# Swimbaits.



## monte39 (Nov 24, 2011)

I just bought two poseidon swim baits. Raised one first day i used it. I kind of liked the action of it. Anyone use these?


----------



## Legend killer (Apr 20, 2011)

I use the original, waterwolf lures.


----------



## cincinnati (May 24, 2004)

monte39 said:


> I just bought two poseidon swim baits. Raised one first day i used it. I kind of liked the action of it. Anyone use these?


No, haven't tried one, but a friend sent me this:


----------



## monte39 (Nov 24, 2011)

Do you do good with them? How long they last? If it was a couple of fish then done id probably still buy more. 


Legend killer said:


> I use the original, waterwolf lures.


----------



## crittergitter (Jun 9, 2005)

Legend killer said:


> I use the original, waterwolf lures.


I have a Shadzilla, and I've never raised a fish on it.

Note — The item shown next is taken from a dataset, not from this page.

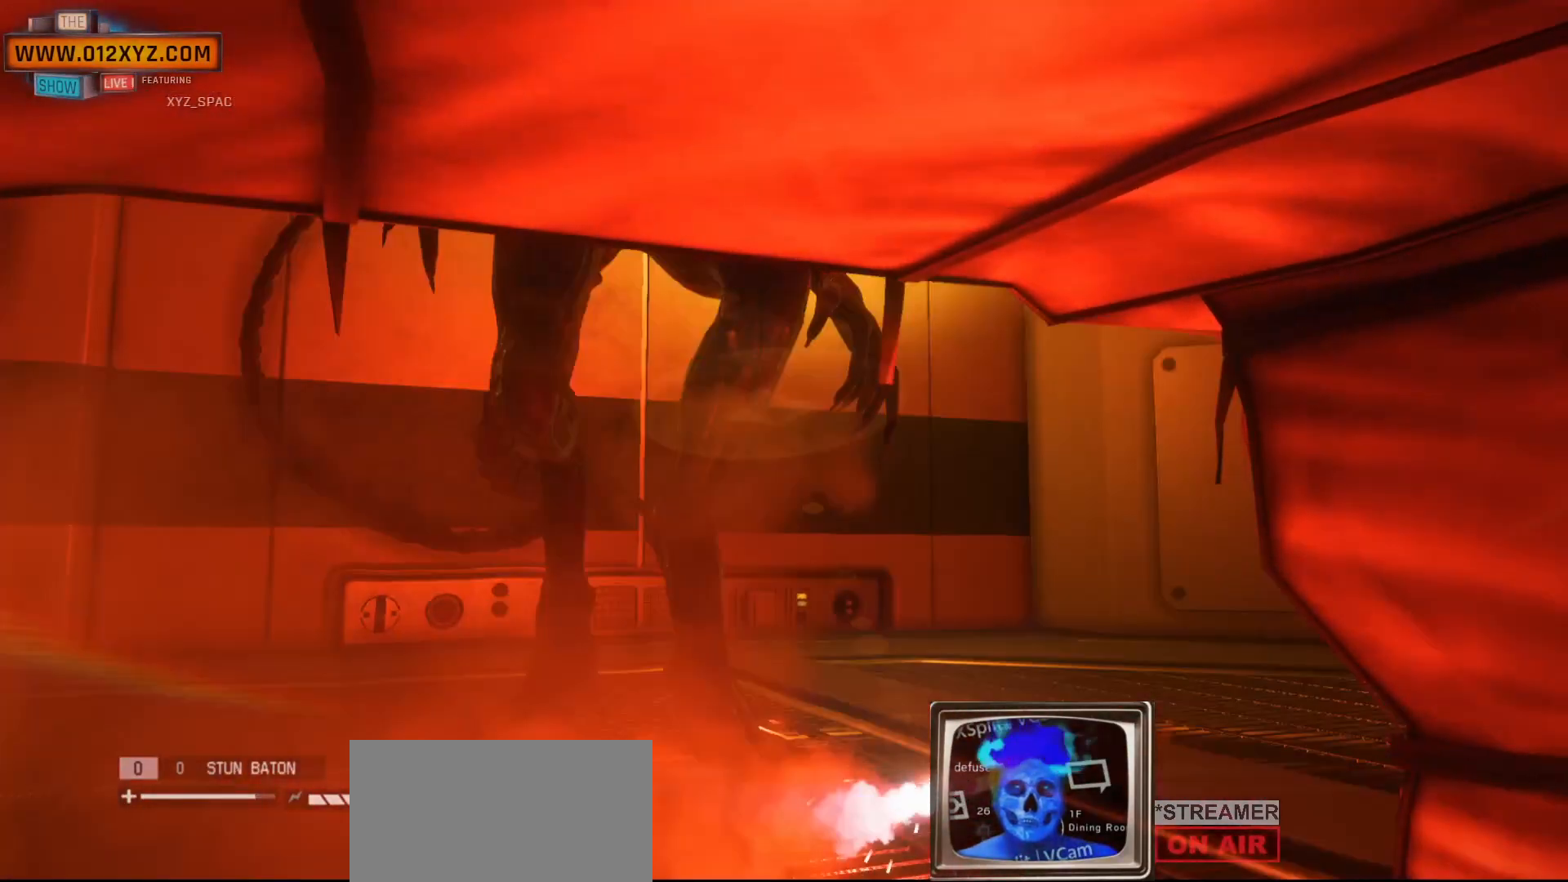
{"keys": ["q"], "mouse": [], "events": [[167, "q", "down"]]}
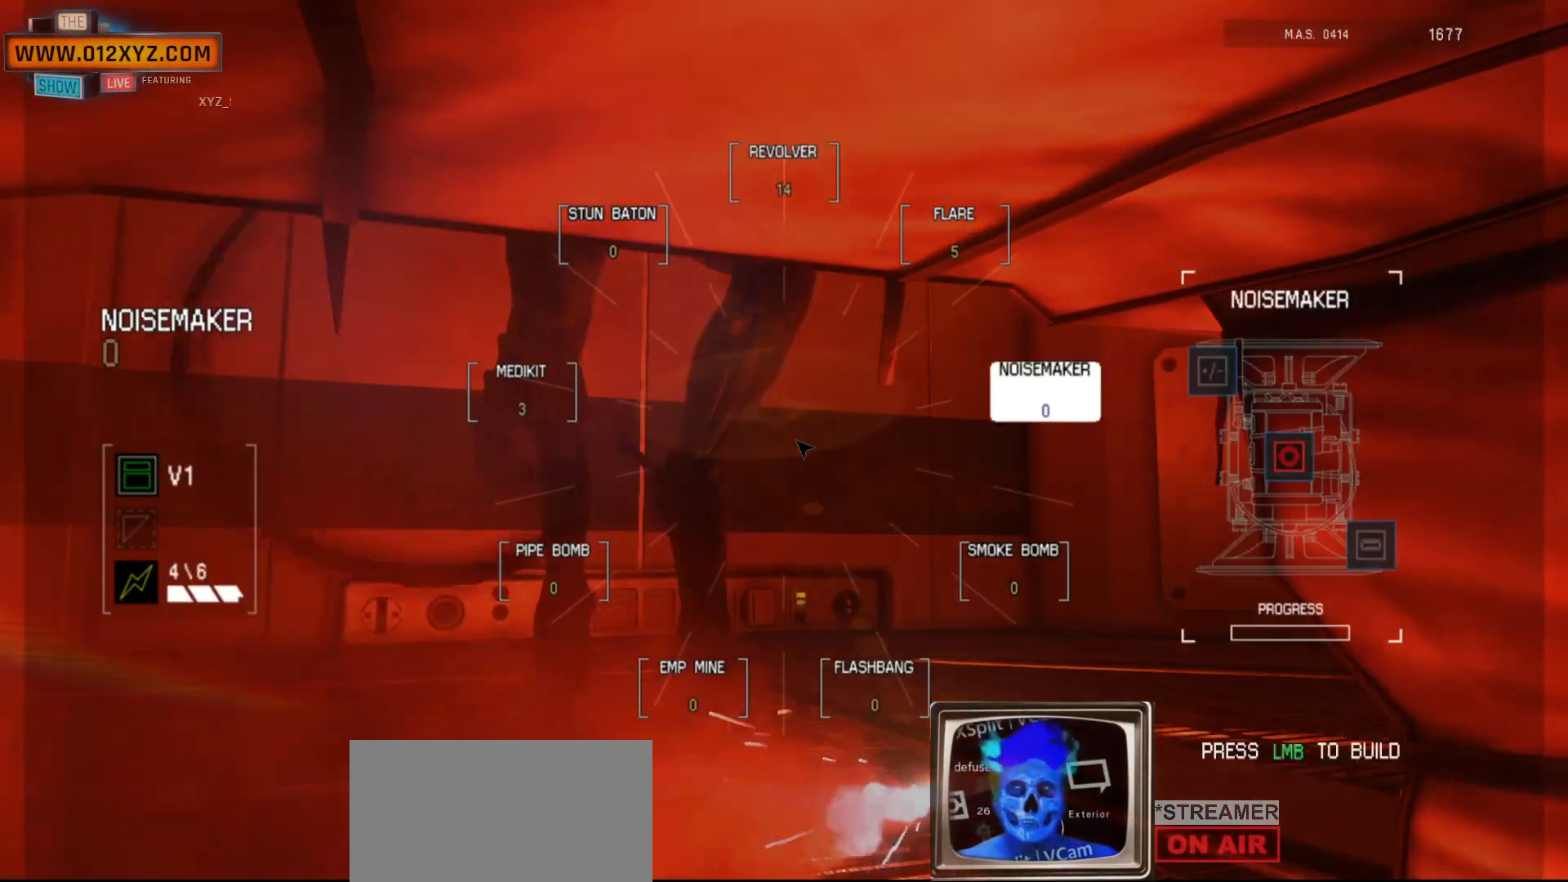
{"keys": ["q"], "mouse": [], "events": []}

I don't have a lot of confidence in it. I may need to throw it some more this fall.


----------



## TopRaider15 (Mar 10, 2015)

Musky Innovations Swimmin Dawg is my favorite.


----------



## Legend killer (Apr 20, 2011)

TopRaider15 said:


> Musky Innovations Swimmin Dawg is my favorite.


Why?


----------



## TopRaider15 (Mar 10, 2015)

They are durable, big and purpose built for musky....as is the Poseidon. Honestly, I'm pretty partial to most MI gear and was incredibly happy when it came out.


----------



## Legend killer (Apr 20, 2011)

I feel they are very easily torn apart personally. They are more expensive than the waterwolfe. The chaos are more durable but lose some action. The price is right on the chaos. I am not partial to any brand. I use what puts fish in the boat.


----------



## burnsj5 (Jan 30, 2014)

I'd imagine all 3 have different actions and it would be hard to tell if one is better on what day then the others unless you had guys in the boat throwing all 3 and saw a significant difference. I have the shadzillas, seem the most soft of the three and provides a bigger tail kick without much shimmy as opposed to my buddy who has the swimming dawg that has a faster tail action and much more body roll or shimmy to it. I haven't seen the poseidon in action it seems like the harder of the 3 texture wise. 
Guys swear by them but I don't have a ton of confidence in them, if it's an application where I think it could work and I'm not seeing anything I'm probably just going to throw a bulldawg on instead, which I find get torn up pretty easy, basically have to have mend it on the boat. 
I've been experimenting with hard bodied bass swim baits lately but really trying to figure out how to keep fish pinned with them. Have lost a lot of fish on them and am playing with rigging to get try and get something going.


----------



## TopRaider15 (Mar 10, 2015)

Legend killer said:


> I feel they are very easily torn apart personally. They are more expensive than the waterwolfe. The chaos are more durable but lose some action. The price is right on the chaos. I am not partial to any brand. I use what puts fish in the boat.


Why do you think I'm partial to MI lures...because they have put fish in the boat for me. Also carry a torch on the boat to mend dawgs. Works like a charm.


----------



## Legend killer (Apr 20, 2011)

You can mend any rubber with a lighter and butter knife.


----------